Required work
Please rewrite the rows below, replacing "catalogue / barcode" with "barcode" and leaving everything else unchanged.

##### Information provided #####

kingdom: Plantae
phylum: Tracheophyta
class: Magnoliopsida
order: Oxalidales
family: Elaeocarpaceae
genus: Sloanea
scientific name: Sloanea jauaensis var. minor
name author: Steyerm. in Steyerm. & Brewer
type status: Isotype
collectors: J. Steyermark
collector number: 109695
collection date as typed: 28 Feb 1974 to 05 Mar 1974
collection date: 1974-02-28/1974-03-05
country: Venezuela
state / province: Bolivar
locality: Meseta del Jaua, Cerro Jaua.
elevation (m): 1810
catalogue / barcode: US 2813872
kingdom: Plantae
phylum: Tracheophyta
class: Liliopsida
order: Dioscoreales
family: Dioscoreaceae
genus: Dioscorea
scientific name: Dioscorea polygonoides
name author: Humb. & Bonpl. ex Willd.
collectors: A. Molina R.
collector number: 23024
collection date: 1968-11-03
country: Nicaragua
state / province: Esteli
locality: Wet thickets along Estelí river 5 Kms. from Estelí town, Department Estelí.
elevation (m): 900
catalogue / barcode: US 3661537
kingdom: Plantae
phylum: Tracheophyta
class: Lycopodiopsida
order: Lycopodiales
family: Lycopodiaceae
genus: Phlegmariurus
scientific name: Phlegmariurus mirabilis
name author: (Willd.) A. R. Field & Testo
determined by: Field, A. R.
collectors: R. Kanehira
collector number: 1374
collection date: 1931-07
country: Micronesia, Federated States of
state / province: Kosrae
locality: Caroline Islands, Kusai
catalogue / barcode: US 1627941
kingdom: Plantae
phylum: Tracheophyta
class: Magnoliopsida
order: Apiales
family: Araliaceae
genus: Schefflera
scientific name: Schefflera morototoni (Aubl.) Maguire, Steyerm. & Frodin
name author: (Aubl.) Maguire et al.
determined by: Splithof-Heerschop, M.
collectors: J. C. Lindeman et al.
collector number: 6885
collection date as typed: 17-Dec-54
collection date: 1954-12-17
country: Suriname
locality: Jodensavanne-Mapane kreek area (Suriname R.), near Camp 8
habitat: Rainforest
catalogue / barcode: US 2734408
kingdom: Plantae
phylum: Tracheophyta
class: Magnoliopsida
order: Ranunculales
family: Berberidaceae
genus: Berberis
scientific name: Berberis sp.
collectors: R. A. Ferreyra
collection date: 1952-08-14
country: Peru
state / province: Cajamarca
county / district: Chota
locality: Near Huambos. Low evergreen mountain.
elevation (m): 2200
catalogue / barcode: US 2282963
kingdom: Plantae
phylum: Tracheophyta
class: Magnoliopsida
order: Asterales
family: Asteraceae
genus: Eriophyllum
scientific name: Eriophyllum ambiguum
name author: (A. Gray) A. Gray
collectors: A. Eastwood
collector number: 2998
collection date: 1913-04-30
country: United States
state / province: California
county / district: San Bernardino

#####

Output of the exercise
kingdom: Plantae
phylum: Tracheophyta
class: Magnoliopsida
order: Oxalidales
family: Elaeocarpaceae
genus: Sloanea
scientific name: Sloanea jauaensis var. minor
name author: Steyerm. in Steyerm. & Brewer
type status: Isotype
collectors: J. Steyermark
collector number: 109695
collection date as typed: 28 Feb 1974 to 05 Mar 1974
collection date: 1974-02-28/1974-03-05
country: Venezuela
state / province: Bolivar
locality: Meseta del Jaua, Cerro Jaua.
elevation (m): 1810
barcode: US 2813872
kingdom: Plantae
phylum: Tracheophyta
class: Liliopsida
order: Dioscoreales
family: Dioscoreaceae
genus: Dioscorea
scientific name: Dioscorea polygonoides
name author: Humb. & Bonpl. ex Willd.
collectors: A. Molina R.
collector number: 23024
collection date: 1968-11-03
country: Nicaragua
state / province: Esteli
locality: Wet thickets along Estelí river 5 Kms. from Estelí town, Department Estelí.
elevation (m): 900
barcode: US 3661537
kingdom: Plantae
phylum: Tracheophyta
class: Lycopodiopsida
order: Lycopodiales
family: Lycopodiaceae
genus: Phlegmariurus
scientific name: Phlegmariurus mirabilis
name author: (Willd.) A. R. Field & Testo
determined by: Field, A. R.
collectors: R. Kanehira
collector number: 1374
collection date: 1931-07
country: Micronesia, Federated States of
state / province: Kosrae
locality: Caroline Islands, Kusai
barcode: US 1627941
kingdom: Plantae
phylum: Tracheophyta
class: Magnoliopsida
order: Apiales
family: Araliaceae
genus: Schefflera
scientific name: Schefflera morototoni (Aubl.) Maguire, Steyerm. & Frodin
name author: (Aubl.) Maguire et al.
determined by: Splithof-Heerschop, M.
collectors: J. C. Lindeman et al.
collector number: 6885
collection date as typed: 17-Dec-54
collection date: 1954-12-17
country: Suriname
locality: Jodensavanne-Mapane kreek area (Suriname R.), near Camp 8
habitat: Rainforest
barcode: US 2734408
kingdom: Plantae
phylum: Tracheophyta
class: Magnoliopsida
order: Ranunculales
family: Berberidaceae
genus: Berberis
scientific name: Berberis sp.
collectors: R. A. Ferreyra
collection date: 1952-08-14
country: Peru
state / province: Cajamarca
county / district: Chota
locality: Near Huambos. Low evergreen mountain.
elevation (m): 2200
barcode: US 2282963
kingdom: Plantae
phylum: Tracheophyta
class: Magnoliopsida
order: Asterales
family: Asteraceae
genus: Eriophyllum
scientific name: Eriophyllum ambiguum
name author: (A. Gray) A. Gray
collectors: A. Eastwood
collector number: 2998
collection date: 1913-04-30
country: United States
state / province: California
county / district: San Bernardino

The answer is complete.